- [TO-DO ITEM]: Print out each entry below in full, exactly as given, excluding pictures.

^^^^^^^^

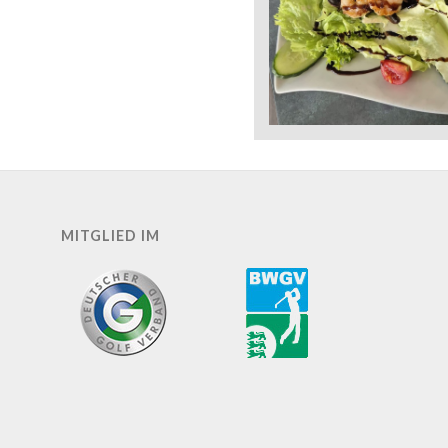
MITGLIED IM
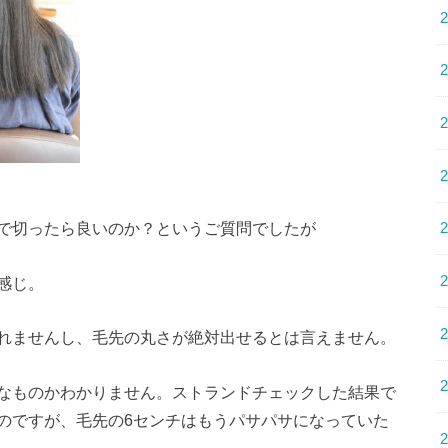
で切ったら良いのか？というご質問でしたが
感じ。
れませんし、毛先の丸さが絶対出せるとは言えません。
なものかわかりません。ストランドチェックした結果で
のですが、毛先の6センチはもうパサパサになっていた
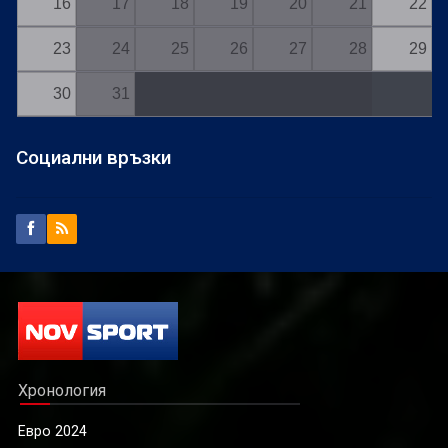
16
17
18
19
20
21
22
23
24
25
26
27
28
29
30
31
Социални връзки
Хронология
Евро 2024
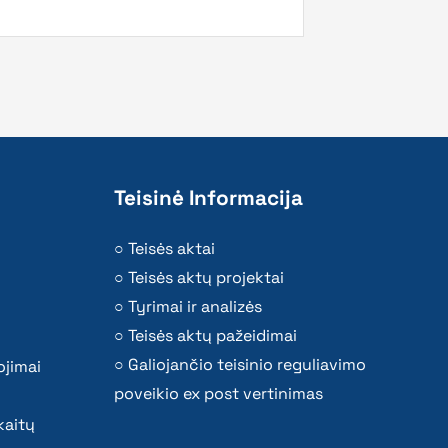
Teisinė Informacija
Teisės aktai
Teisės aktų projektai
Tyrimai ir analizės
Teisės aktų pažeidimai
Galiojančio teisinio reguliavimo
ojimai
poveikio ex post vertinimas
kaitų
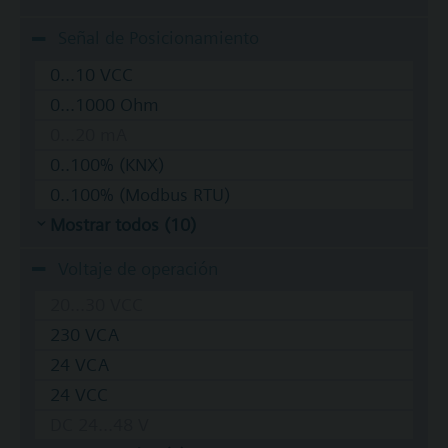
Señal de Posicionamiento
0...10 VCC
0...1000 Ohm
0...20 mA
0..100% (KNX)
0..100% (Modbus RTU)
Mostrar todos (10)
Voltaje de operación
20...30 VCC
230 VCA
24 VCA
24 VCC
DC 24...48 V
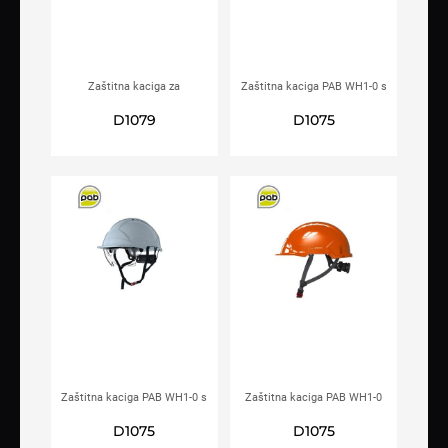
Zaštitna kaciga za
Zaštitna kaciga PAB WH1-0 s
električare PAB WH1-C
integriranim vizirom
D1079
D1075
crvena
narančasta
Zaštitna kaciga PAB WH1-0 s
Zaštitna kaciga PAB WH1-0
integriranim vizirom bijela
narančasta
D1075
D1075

^^^^^^^^

- [TASK SOLUTION]:
MITGLIED IM
で切ったら良いのか？というご質問でしたが
感じ。
れませんし、毛先の丸さが絶対出せるとは言えません。
なものかわかりません。ストランドチェックした結果で
のですが、毛先の6センチはもうパサパサになっていた
16
17
18
19
20
21
22
23
24
25
26
27
28
29
30
31
Социални връзки
Хронология
Евро 2024
Teisinė Informacija
Teisės aktai
Teisės aktų projektai
Tyrimai ir analizės
Teisės aktų pažeidimai
Galiojančio teisinio reguliavimo
ojimai
poveikio ex post vertinimas
kaitų
Señal de Posicionamiento
0...10 VCC
0...1000 Ohm
0...20 mA
0..100% (KNX)
0..100% (Modbus RTU)
Mostrar todos (10)
Voltaje de operación
20...30 VCC
230 VCA
24 VCA
24 VCC
DC 24...48 V
Zaštitna kaciga za
Zaštitna kaciga PAB WH1-0 s
električare PAB WH1-C
integriranim vizirom
D1079
D1075
crvena
narančasta
Zaštitna kaciga PAB WH1-0 s
Zaštitna kaciga PAB WH1-0
integriranim vizirom bijela
narančasta
D1075
D1075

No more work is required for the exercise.